Some of you may already be familiar with the blog “Baghdad Burning.” I feature it on my links on this page. For those who are not, I want to give you some background on the blogger and then ask you to read a few lines from the most recent post there. As you are taking stock of 2006 and examining your hopes for 2007, you might take some time to compare notes.
Riverbend is the pseudonym of a woman in her twenties who in 2003 began writing a blog relating her first hand experiences of the U.S. invasion and then occupation of her naive Iraq. Once a computer programmer in a modern, secular state, Riverbend discusses with honesty and acute political awareness the changes that resulted in the rise of religious fundamentalism. In 2005, she won 3rd Prize: Lettre Ulysses Award for Reportage and in 2006 was on the long list for the Samuel Johnson Prize for Nonfiction. River, as she signs her posts, writes infrequently but with great power in what she has to say. In her most recent post, ”End of Another Year…””, she describes 2006 as, “…decidedly, the worst year yet.”
”This last year especially has been a turning point. Nearly every Iraqi has lost so much. So much. There's no way to describe the loss we've experienced with this war and occupation.
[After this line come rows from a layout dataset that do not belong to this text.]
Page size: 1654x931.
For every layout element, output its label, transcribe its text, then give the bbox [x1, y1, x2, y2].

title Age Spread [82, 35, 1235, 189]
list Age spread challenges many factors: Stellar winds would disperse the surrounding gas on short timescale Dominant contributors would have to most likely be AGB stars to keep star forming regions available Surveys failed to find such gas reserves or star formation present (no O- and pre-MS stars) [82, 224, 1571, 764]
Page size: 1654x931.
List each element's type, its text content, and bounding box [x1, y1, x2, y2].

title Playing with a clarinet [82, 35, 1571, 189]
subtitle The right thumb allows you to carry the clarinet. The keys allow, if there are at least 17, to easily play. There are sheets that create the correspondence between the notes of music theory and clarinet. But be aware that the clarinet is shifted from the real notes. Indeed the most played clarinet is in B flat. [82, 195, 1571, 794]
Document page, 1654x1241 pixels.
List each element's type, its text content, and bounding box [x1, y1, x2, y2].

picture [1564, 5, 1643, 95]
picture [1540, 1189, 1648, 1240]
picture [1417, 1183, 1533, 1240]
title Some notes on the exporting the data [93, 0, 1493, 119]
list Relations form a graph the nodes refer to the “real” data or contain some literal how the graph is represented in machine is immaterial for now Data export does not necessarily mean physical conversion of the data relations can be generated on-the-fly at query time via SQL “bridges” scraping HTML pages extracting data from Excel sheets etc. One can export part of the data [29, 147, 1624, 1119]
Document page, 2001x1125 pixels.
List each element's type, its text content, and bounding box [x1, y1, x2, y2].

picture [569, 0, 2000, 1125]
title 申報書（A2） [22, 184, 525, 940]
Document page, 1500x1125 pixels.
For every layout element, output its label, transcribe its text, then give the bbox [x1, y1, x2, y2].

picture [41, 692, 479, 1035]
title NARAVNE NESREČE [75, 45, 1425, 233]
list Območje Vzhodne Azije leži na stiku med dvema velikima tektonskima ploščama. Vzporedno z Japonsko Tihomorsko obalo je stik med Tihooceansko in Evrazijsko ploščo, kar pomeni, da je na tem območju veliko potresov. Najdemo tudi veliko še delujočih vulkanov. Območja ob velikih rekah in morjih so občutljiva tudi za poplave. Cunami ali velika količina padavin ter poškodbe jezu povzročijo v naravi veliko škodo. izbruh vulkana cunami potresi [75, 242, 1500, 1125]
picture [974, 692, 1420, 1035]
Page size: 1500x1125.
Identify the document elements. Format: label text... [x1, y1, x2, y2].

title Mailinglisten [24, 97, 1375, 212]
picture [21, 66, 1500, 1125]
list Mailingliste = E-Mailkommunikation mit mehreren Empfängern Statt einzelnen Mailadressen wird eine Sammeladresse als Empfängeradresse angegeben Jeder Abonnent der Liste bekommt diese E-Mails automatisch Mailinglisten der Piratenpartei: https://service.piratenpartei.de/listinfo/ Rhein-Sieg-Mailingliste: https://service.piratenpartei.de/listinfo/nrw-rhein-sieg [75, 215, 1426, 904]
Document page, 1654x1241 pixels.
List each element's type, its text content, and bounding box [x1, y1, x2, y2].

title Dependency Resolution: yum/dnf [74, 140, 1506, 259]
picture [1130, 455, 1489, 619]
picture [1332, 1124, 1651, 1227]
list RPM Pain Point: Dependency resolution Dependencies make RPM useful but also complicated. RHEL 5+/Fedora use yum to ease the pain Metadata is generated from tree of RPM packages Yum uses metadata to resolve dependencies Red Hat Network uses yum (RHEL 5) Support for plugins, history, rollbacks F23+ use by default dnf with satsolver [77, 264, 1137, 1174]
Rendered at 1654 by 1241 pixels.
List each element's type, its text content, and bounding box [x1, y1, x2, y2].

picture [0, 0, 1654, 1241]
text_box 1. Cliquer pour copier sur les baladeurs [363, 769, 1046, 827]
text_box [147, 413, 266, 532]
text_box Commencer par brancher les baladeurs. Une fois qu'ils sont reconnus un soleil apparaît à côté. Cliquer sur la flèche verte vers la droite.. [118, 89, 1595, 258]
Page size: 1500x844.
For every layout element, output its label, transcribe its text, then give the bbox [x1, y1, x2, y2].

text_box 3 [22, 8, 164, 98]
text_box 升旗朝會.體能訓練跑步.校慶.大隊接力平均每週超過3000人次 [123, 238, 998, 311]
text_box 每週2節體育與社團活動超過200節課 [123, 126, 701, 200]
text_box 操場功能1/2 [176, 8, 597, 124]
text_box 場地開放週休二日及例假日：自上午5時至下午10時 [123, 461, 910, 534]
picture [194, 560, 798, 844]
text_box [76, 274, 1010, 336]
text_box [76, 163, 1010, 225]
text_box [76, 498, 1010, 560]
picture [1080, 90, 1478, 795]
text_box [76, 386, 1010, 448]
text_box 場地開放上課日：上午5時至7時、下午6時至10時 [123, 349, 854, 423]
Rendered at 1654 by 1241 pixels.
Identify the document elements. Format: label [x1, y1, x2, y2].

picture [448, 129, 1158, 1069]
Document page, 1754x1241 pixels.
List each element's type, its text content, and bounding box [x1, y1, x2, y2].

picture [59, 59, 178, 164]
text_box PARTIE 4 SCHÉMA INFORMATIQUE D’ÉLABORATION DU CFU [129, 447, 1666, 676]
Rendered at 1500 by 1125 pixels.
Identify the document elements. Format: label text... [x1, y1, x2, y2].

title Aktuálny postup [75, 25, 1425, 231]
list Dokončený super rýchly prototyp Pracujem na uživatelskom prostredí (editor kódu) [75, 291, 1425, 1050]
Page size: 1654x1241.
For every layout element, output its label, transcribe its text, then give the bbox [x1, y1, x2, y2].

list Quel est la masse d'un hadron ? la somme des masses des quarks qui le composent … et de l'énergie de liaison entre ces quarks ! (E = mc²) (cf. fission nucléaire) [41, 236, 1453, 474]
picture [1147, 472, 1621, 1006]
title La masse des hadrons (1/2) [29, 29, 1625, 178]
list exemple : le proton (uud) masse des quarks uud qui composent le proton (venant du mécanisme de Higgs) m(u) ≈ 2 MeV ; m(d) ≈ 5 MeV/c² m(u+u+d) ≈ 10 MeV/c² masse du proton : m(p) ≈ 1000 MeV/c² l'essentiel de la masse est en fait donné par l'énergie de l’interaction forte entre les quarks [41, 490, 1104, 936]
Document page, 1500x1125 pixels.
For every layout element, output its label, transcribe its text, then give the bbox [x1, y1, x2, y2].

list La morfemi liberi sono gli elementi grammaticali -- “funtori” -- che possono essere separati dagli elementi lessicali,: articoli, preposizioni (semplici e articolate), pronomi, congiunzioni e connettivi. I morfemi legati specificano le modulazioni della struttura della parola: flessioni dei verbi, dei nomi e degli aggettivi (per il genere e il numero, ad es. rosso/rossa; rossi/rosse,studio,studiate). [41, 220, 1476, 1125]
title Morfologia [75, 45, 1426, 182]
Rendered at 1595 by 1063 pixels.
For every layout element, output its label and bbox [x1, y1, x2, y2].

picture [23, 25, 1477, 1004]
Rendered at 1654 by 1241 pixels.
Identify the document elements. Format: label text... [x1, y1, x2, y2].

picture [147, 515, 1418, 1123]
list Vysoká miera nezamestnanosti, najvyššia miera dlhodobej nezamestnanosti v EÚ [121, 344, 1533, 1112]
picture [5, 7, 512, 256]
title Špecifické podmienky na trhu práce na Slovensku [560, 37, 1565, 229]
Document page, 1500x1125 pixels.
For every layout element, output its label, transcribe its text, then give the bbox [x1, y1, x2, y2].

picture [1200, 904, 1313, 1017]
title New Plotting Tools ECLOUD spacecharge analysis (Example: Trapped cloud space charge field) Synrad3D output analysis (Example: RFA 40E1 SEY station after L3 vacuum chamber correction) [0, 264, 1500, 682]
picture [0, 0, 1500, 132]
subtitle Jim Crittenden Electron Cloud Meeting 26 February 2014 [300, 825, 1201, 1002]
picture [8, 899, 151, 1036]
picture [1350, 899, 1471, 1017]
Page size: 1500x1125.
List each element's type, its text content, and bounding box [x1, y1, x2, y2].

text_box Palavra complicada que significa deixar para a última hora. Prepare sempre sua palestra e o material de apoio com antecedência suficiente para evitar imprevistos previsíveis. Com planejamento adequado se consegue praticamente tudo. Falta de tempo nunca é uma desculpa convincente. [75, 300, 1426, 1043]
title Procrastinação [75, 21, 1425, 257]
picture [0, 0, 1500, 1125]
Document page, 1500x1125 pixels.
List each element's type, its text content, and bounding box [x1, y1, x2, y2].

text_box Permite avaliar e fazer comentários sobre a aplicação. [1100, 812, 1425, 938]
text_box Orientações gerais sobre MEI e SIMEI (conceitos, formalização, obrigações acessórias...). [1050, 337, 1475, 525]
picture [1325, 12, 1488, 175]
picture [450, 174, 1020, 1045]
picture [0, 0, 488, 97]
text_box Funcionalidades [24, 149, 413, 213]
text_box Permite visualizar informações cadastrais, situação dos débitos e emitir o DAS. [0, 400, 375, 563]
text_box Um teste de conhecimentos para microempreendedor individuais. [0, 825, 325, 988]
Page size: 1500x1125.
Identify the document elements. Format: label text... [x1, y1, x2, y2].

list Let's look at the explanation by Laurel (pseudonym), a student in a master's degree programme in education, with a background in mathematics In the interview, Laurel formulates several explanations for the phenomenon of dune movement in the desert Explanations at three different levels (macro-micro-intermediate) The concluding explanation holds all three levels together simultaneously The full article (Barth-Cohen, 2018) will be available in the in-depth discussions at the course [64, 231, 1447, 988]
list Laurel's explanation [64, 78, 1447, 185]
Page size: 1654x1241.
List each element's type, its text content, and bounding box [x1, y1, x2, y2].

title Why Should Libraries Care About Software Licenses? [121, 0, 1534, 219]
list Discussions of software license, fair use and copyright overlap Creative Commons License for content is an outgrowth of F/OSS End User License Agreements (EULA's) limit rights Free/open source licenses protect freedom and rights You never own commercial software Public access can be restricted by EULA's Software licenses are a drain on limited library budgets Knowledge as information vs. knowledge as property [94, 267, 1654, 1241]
There are no words to relay the feelings that come with the knowledge that daily almost 40 corpses are found in different states of decay and mutilation. There is no compensation for the dense, black cloud of fear that hangs over the head of every Iraqi. Fear of things so out of ones hands, it borders on the ridiculous- like whether your name is 'too Sunni' or 'too Shia'. Fear of the larger things- like the Americans in the tank, the police patrolling your area in black bandanas and green banners, and the Iraqi soldiers wearing black masks at the checkpoint”
And this:
”Here we come to the end of 2006 and I am sad. Not simply sad for the state of the country, but for the state of our humanity, as Iraqis. We've all lost some of the compassion and civility that I felt made us special four years ago. I take myself as an example. Nearly four years ago, I cringed every time I heard about the death of an American soldier. They were occupiers, but they were humans also and the knowledge that they were being killed in my country gave me sleepless nights. Never mind they crossed oceans to attack the country, I actually felt for them.
Had I not chronicled those feelings of agitation in this very blog, I wouldn't believe them now. Today, they simply represent numbers. 3000 Americans dead over nearly four years? Really? That's the number of dead Iraqis in less than a month. The Americans had families? Too bad. So do we. So do the corpses in the streets and the ones waiting for identification in the morgue.”
As we come to the end of this “Year of Transition” in Iraq, we note the death of the 3000th American service member to die as a result of duty in Iraq, the death of former president Gerald Ford - the man who brought us George HW Bush (CIA), Dick Cheney (Chief of Staff), and Donald Rumsfeld (Department of Defense), and Saddam Hussein – a man both embraced and despised by this country as it fit our purpose. However, as noted by Riverbend, perhaps the most significant “transition” is the loss of Iraq itself.